Starting at the first line of the items and stopping after the line that contains "Ten Forward", reproduce those lines with "Kalender" replaced by "Evenemang" and nothing else changed.

(Dataset entries)
=== Section Start ===

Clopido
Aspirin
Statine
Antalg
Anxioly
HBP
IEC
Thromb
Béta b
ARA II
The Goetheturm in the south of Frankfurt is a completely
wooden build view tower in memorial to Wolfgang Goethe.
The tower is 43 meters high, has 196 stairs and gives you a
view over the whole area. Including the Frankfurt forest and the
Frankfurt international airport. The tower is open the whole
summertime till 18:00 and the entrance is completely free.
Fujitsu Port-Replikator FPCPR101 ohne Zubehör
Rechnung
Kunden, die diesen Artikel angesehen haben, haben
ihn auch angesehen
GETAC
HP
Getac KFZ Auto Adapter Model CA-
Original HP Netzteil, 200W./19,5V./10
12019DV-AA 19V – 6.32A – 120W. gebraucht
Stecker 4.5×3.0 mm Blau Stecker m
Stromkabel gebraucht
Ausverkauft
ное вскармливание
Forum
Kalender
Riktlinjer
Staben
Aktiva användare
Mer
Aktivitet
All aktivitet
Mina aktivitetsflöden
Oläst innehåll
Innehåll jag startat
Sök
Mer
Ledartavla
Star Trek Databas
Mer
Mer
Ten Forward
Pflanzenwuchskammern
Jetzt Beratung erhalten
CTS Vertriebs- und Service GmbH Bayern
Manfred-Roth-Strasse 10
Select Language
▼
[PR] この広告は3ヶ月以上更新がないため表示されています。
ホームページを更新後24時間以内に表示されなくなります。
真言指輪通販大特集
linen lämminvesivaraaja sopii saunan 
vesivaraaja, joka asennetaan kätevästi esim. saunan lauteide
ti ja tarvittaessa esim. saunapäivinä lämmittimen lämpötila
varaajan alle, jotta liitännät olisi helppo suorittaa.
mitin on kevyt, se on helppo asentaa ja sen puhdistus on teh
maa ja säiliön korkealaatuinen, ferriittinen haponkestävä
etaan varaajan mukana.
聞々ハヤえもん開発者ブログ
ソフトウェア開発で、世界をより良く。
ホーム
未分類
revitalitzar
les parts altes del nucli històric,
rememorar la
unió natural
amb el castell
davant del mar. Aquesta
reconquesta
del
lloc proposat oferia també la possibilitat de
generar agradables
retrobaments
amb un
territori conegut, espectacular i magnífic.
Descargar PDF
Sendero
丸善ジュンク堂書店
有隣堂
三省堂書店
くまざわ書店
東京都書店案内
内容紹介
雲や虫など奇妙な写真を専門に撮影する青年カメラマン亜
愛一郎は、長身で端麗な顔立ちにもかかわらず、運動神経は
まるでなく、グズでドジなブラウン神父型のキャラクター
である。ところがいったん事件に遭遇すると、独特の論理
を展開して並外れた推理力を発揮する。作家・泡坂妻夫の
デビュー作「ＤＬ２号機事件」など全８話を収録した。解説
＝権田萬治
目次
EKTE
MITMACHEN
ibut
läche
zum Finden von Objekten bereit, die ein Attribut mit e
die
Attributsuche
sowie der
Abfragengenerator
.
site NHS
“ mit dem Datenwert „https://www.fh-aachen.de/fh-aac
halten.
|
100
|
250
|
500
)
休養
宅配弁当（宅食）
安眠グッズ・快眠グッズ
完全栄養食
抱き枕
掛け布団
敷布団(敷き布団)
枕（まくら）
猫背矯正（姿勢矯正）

=== Section End ===

[Your solution]
Clopido
Aspirin
Statine
Antalg
Anxioly
HBP
IEC
Thromb
Béta b
ARA II
The Goetheturm in the south of Frankfurt is a completely
wooden build view tower in memorial to Wolfgang Goethe.
The tower is 43 meters high, has 196 stairs and gives you a
view over the whole area. Including the Frankfurt forest and the
Frankfurt international airport. The tower is open the whole
summertime till 18:00 and the entrance is completely free.
Fujitsu Port-Replikator FPCPR101 ohne Zubehör
Rechnung
Kunden, die diesen Artikel angesehen haben, haben
ihn auch angesehen
GETAC
HP
Getac KFZ Auto Adapter Model CA-
Original HP Netzteil, 200W./19,5V./10
12019DV-AA 19V – 6.32A – 120W. gebraucht
Stecker 4.5×3.0 mm Blau Stecker m
Stromkabel gebraucht
Ausverkauft
ное вскармливание
Forum
Evenemang
Riktlinjer
Staben
Aktiva användare
Mer
Aktivitet
All aktivitet
Mina aktivitetsflöden
Oläst innehåll
Innehåll jag startat
Sök
Mer
Ledartavla
Star Trek Databas
Mer
Mer
Ten Forward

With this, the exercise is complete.